Brent crude was down 13 cents, or 0.3%, to $44.67 a barrel, and West Texas Intermediate crude was down 4 cents, or 0.1%, to $41.97 a barrel.
The emergence of new coronavirus hot spots particularly in Europe also put pressure on fuel demand and oil prices, analysts said, while a weak dollar lent some support.
“Clearly the market is not tightening as quickly as initially anticipated. Demand is taking longer than expected to get back to normal levels,” ING Group said.
Market sentiment soured after the United States and China delayed a review of their Phase 1 trade deal initially slated for Saturday, citing scheduling conflicts.
However, in a positive signal, Chinese state-owned oil firms have tentatively booked tankers to transport at least 20 million barrels of U.S. crude for August and September.
Investors are also looking for more clues on future supply from a meeting this week of a panel representing ministers of the Organization of the Petroleum Exporting Countries and its allies, a group known as OPEC+.
The Joint Ministerial Monitoring Committee (JMMC) monitors OPEC+ production curbs agreed earlier this year. Last month, the JMMC recommended that cuts be eased from Aug. 1 to about 7.7 million barrels per day (bpd) from a reduction of 9.7 million bpd since May, in line with an earlier OPEC+ agreement.

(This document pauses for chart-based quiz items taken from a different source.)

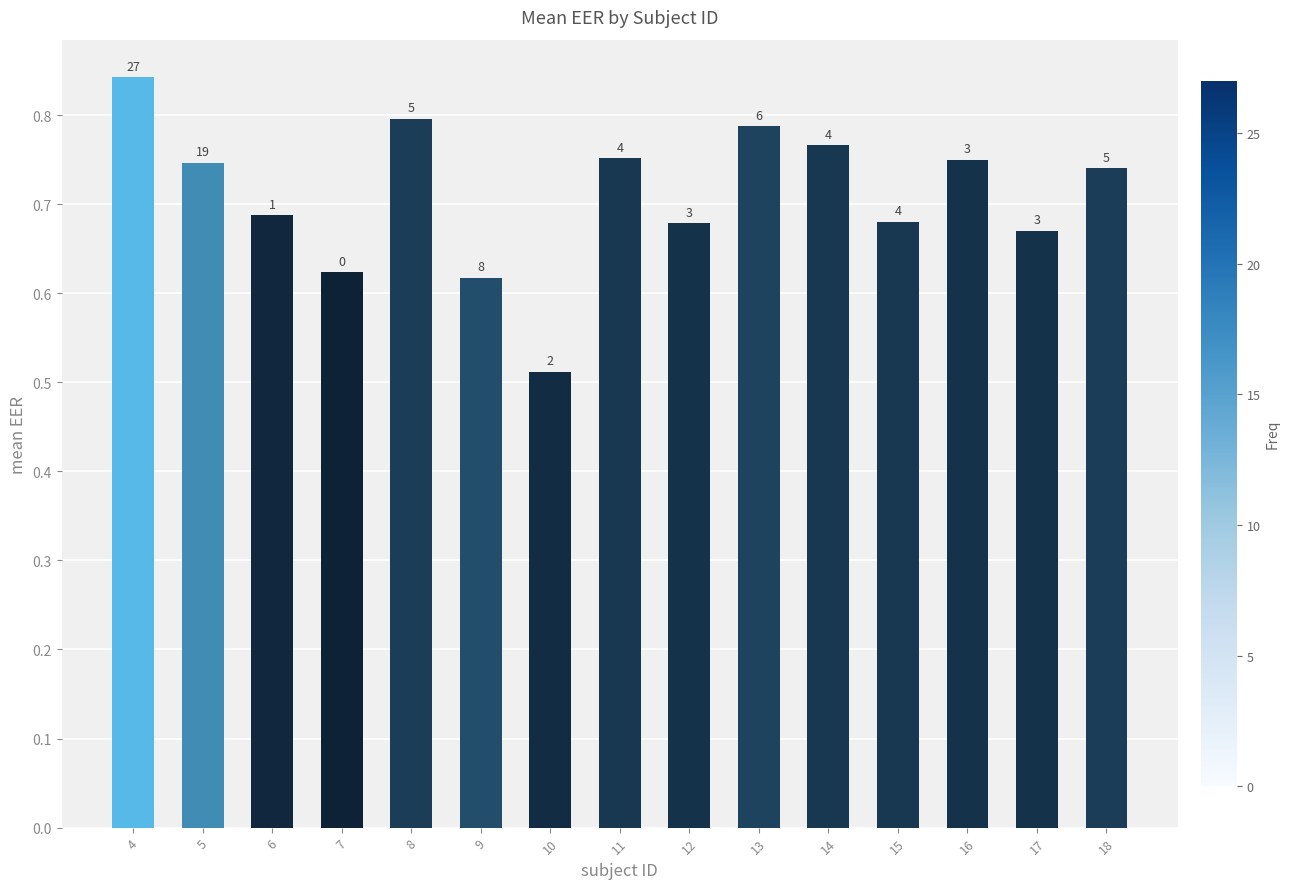

Is it true that the value at 6 is 0.4?

False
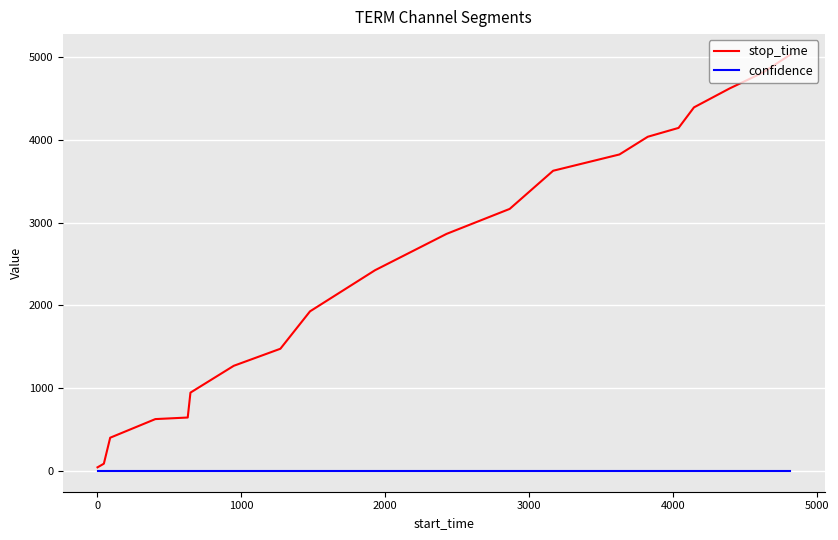

Which series has the largest range (max minus min)?

stop_time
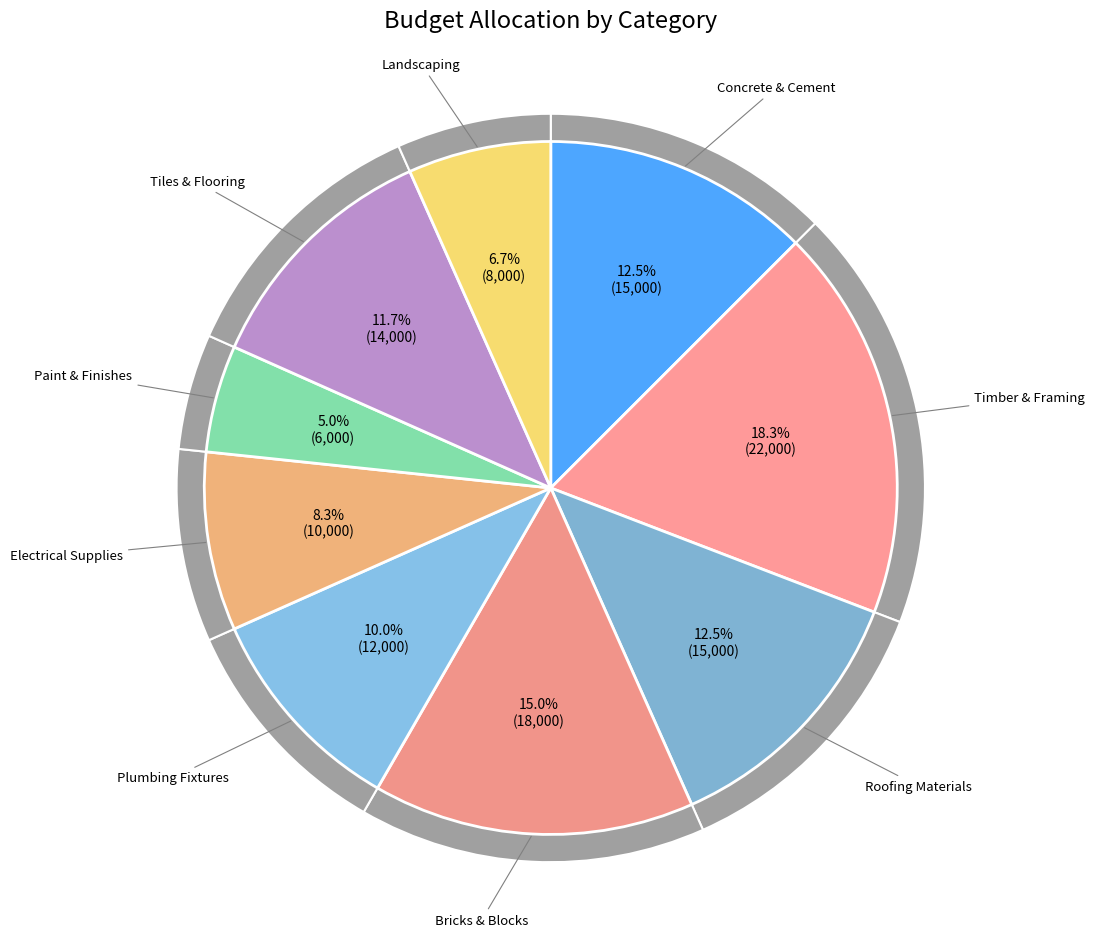

Is there a majority slice in this chart?

No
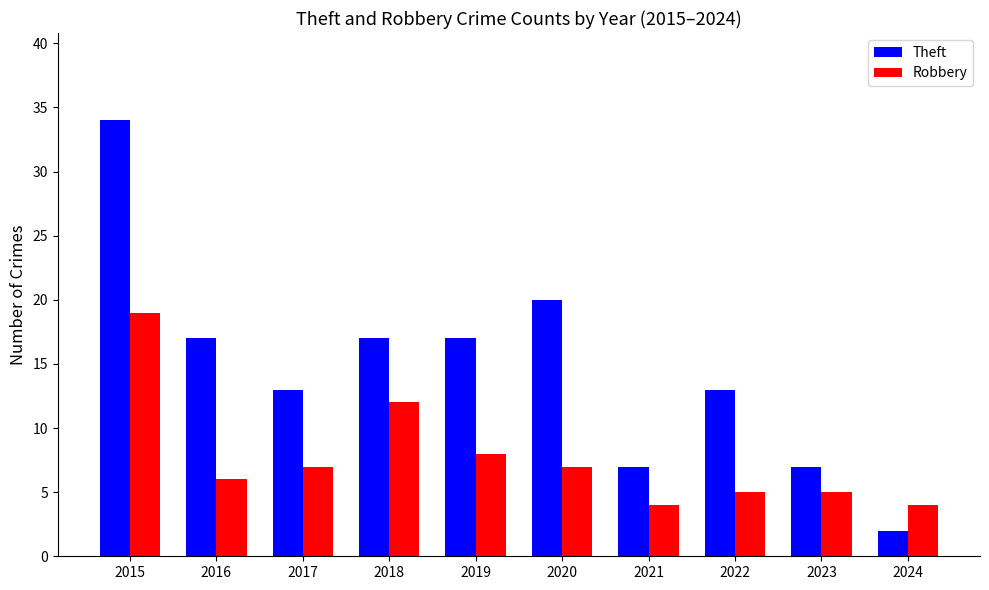

What is the total value across all series at 2016?

23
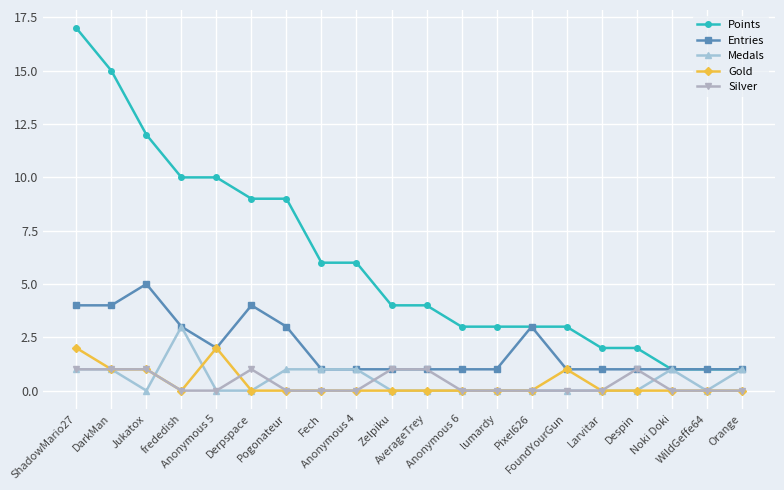

True or false: Points and Gold intersect in this chart.

False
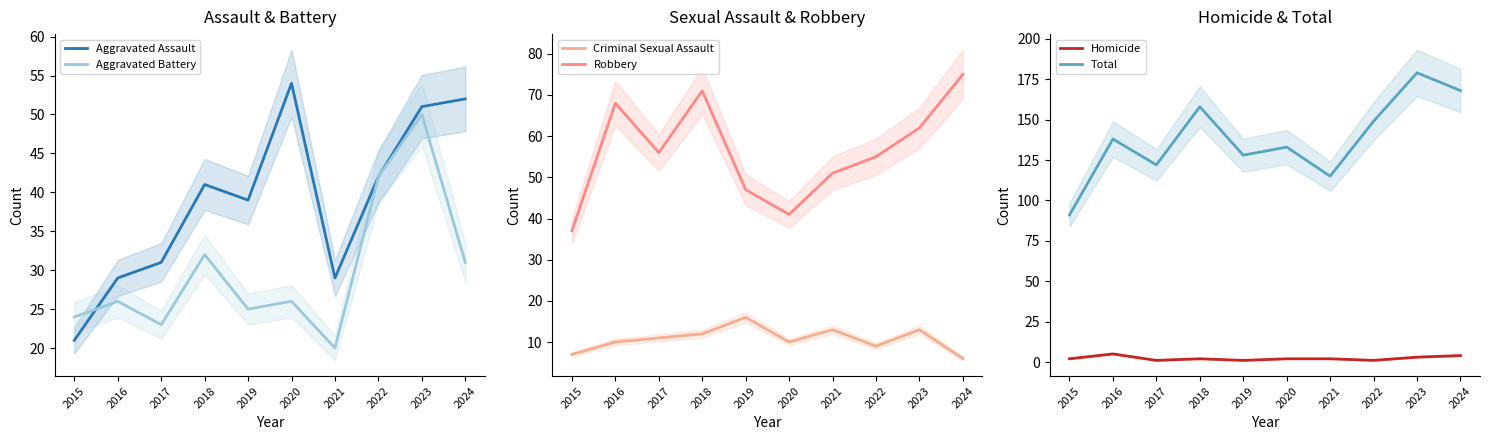

True or false: Criminal Sexual Assault has more than 0 interior local peaks.

True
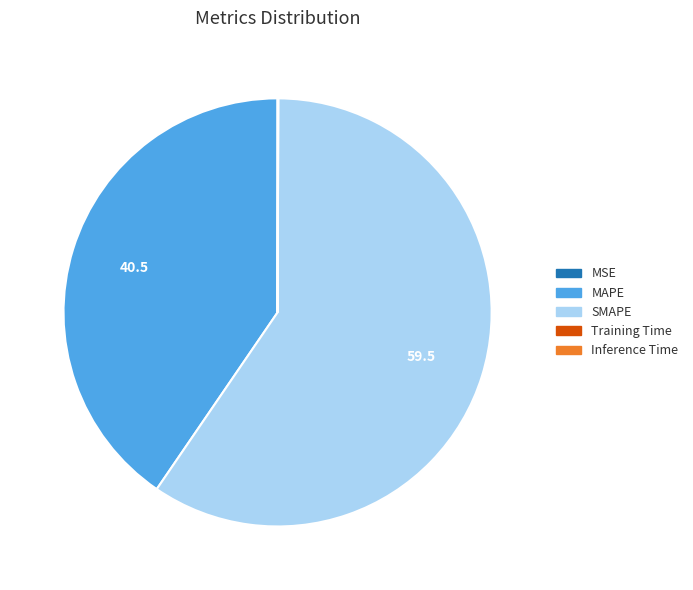

What is the ratio of the value at MAPE to the value at SMAPE?

0.7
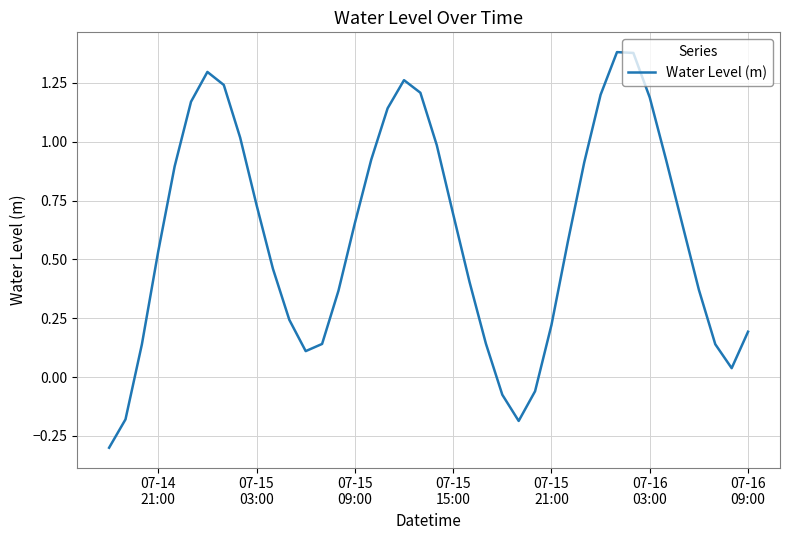

What is the smallest value displayed?

-0.3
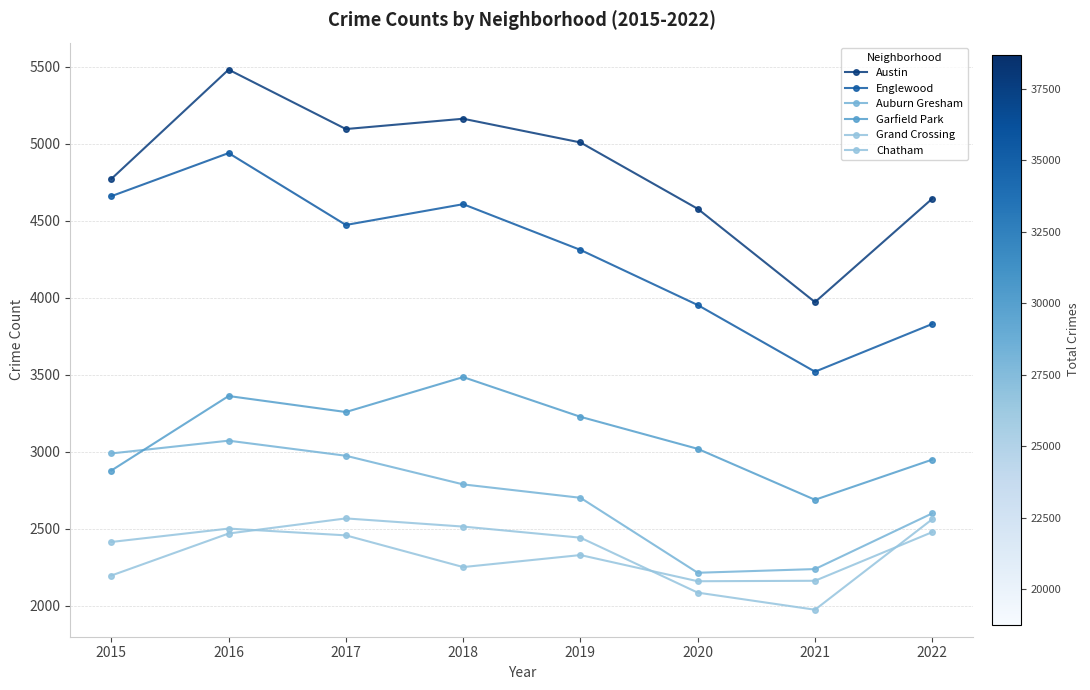

How many lines are shown in the chart?

6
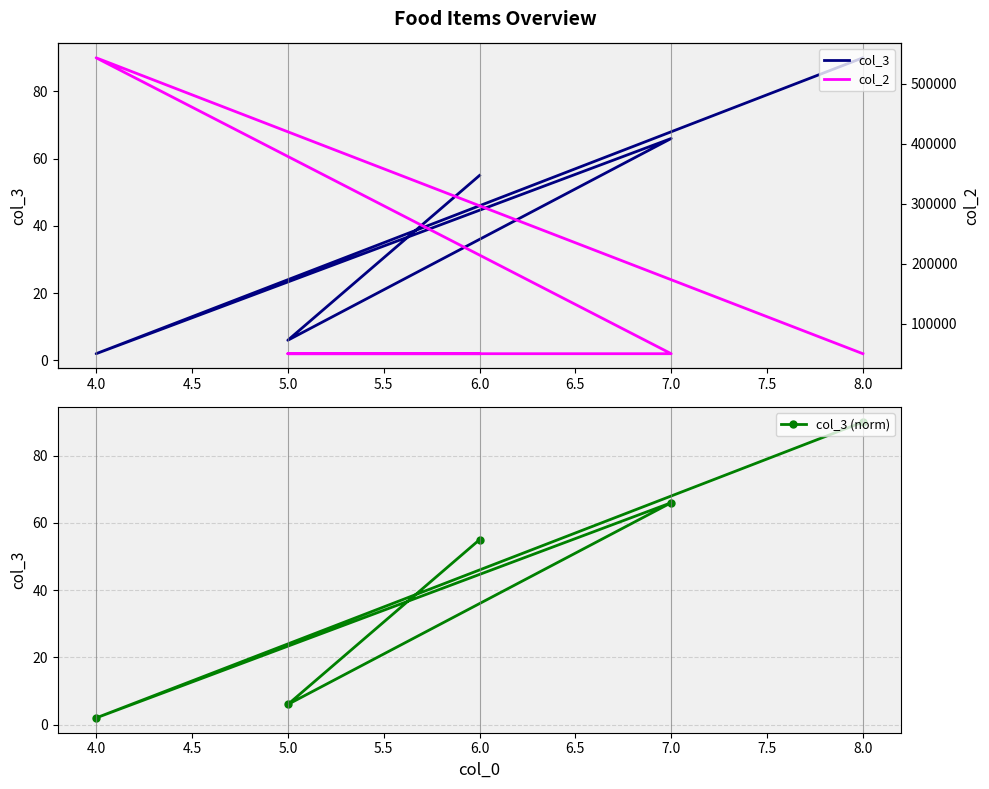

Rank the series at 6.0 from highest to lowest value.

col_2, col_3, col_3 (norm)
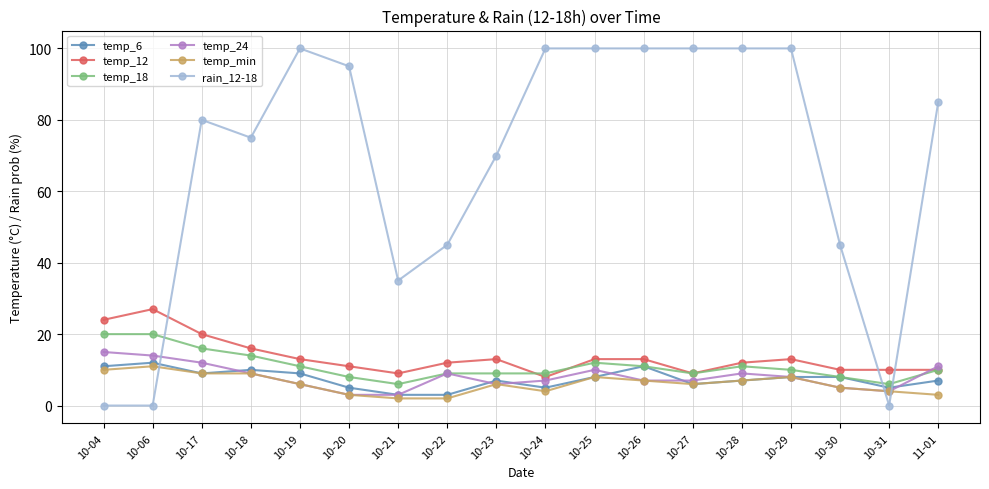

True or false: temp_min and temp_12 intersect in this chart.

False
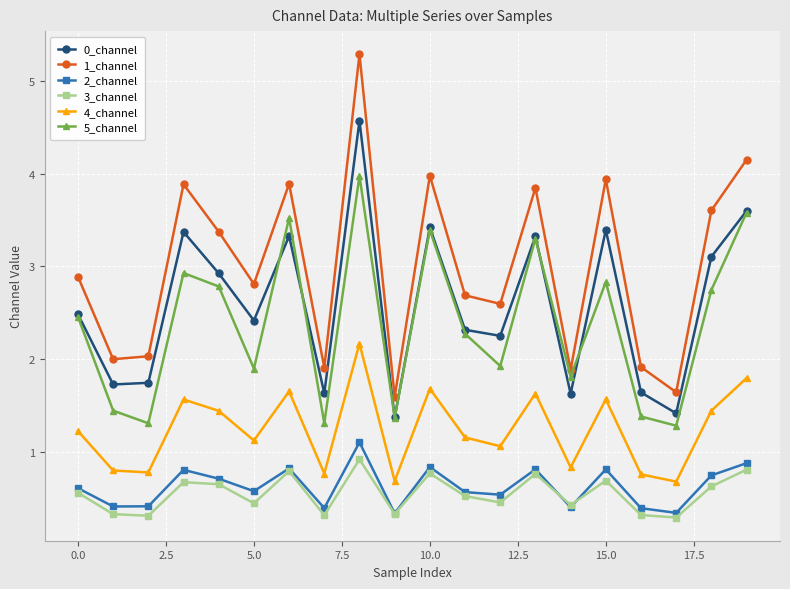

Which series has the largest total across all categories?

1_channel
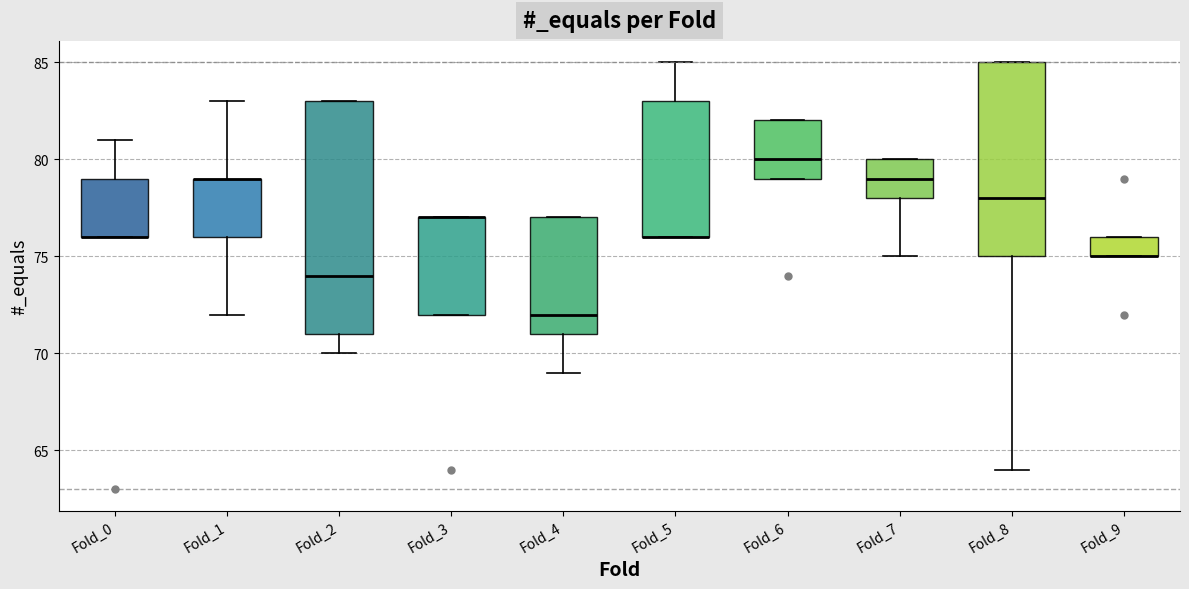

Reading left to right, read every box against the y-axis: the position of its median line, the range the box covers, and the ends of its whiskers. The values are not printed on the chart, so give them approximately, as read against the axis.

Fold_0: median 76 (drawn on the box's lower edge), box 76 to 79, whiskers 76 to 81
Fold_1: median 79 (drawn on the box's upper edge), box 76 to 79, whiskers 72 to 83
Fold_2: median 74, box 71 to 83, whiskers 70 to 83
Fold_3: median 77 (drawn on the box's upper edge), box 72 to 77, whiskers 72 to 77
Fold_4: median 72, box 71 to 77, whiskers 69 to 77
Fold_5: median 76 (drawn on the box's lower edge), box 76 to 83, whiskers 76 to 85
Fold_6: median 80, box 79 to 82, whiskers 79 to 82
Fold_7: median 79, box 78 to 80, whiskers 75 to 80
Fold_8: median 78, box 75 to 85, whiskers 64 to 85
Fold_9: median 75 (drawn on the box's lower edge), box 75 to 76, whiskers 75 to 76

Iran’s oil minister, Bijan Zanganeh said “OPEC’s performance has been successful because the price of oil has risen from $16 in May to around $45 and has stabilized.”
ANZ estimated that demand had risen 8 million barrels per day (bpd) over the past four months to 88 million bpd – still 13 million bpd below this time last year.
In the United States the number of oil and natural gas rigs operating last week remained anchored at a record low for the 15th week, even as higher oil prices prompt some producers to start drilling again.